§ Problems and tasks:
1. In the court judgment excerpt, which judge heard the unopposed application to compel the defendant to reply to the request for further particulars?
2. Reproduce the part of the court judgment excerpt that begins with the words "Those agreements formed" and ends with "over the years.".

§ Selected excerpt:
Having succeeded in its application it was logical that costs
should
follow the result.
Plaintiff
submits that costs ought to be awarded on a punitive scale due to
defendant’s opposition. In my view defendant was
equally
entitled to test the validity of plaintiff’s application and I
therefore do not consider costs on a punitive scale
to be
justifiable.
[13]
Thirdly, the plaintiff lodged an
application to compel defendant to reply to plaintiff’s request
for further particulars for
trial on 20 November 2012. The matter was
unopposed and was heard by Madam Justice Carelse. Defendant had filed
a reply to that
request by the date of hearing. Carelse J reserved
the question of costs for determination by this trial court. The
application
was unopposed and the defendant complied even though he
had caused plaintiff to incur costs of the
application by its
delay. It accordingly follows that the costs ought to follow the
results.
[14]
In my judgment on Part A which I handed
down on 15 September 2011 I reserved costs for the trial court. In
that judgment, I found
that the post December 2004 agreements were
invalid for want of legality. Further, I found that the agreements
entered into by
the parties prior to December 2004 were valid and
binding. The pre-December 2004 contracts encompassed horses and dogs
but did
not include garden and ground maintenance or office cleaning.
Those agreements formed the basis of the business relationship
between
the parties which was extended further over time.
I
found that the relationship had been initiated by the defendant and
had been subsequently re-enforced through the actions of the
defendant over the years.
[15]
The plaintiff was successful in its
action in discharging the onus of proving the existence of a valid
and binding relationship
prior to December 2004 and it ought
therefore to succeed even with regard to costs.
[16]
Reverting to claim B, this is an
alternative to the original claim and it is to the effect that in the
event of the court finding
that claim A fails for non-compliance with
the formalities contained in the Municipal Financial Management Act
No 56 of 2003, the
plaintiff provided the goods and services in the
bona fide belief that it was a party to valid contract with the
defendant. The
enrichment claim was for the sum of R837, 902-50 which
has since been amended to R692, 450-61.

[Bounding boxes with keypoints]
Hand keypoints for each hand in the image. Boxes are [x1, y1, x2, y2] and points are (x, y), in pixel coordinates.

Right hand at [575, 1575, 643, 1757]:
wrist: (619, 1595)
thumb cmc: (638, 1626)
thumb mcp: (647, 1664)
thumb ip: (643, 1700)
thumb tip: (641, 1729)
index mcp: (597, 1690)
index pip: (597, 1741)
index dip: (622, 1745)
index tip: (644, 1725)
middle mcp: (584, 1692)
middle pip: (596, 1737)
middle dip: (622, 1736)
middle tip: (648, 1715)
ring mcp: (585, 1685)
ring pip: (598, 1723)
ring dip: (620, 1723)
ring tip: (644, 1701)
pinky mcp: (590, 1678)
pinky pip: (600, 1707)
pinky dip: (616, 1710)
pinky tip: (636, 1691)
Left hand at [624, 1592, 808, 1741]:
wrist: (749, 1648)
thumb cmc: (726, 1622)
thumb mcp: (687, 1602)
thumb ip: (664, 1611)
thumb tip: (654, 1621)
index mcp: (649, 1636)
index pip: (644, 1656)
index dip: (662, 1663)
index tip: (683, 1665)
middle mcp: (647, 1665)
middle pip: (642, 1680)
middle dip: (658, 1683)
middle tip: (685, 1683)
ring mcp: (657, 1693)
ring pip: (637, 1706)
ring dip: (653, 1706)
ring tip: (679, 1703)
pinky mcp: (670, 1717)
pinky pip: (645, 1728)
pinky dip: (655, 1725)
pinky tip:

§ Responses per task:
1. Madam Justice Carelse heard it.

2.
Those agreements formed the basis of the business relationship
between
the parties which was extended further over time.
I
found that the relationship had been initiated by the defendant and
had been subsequently re-enforced through the actions of the
defendant over the years.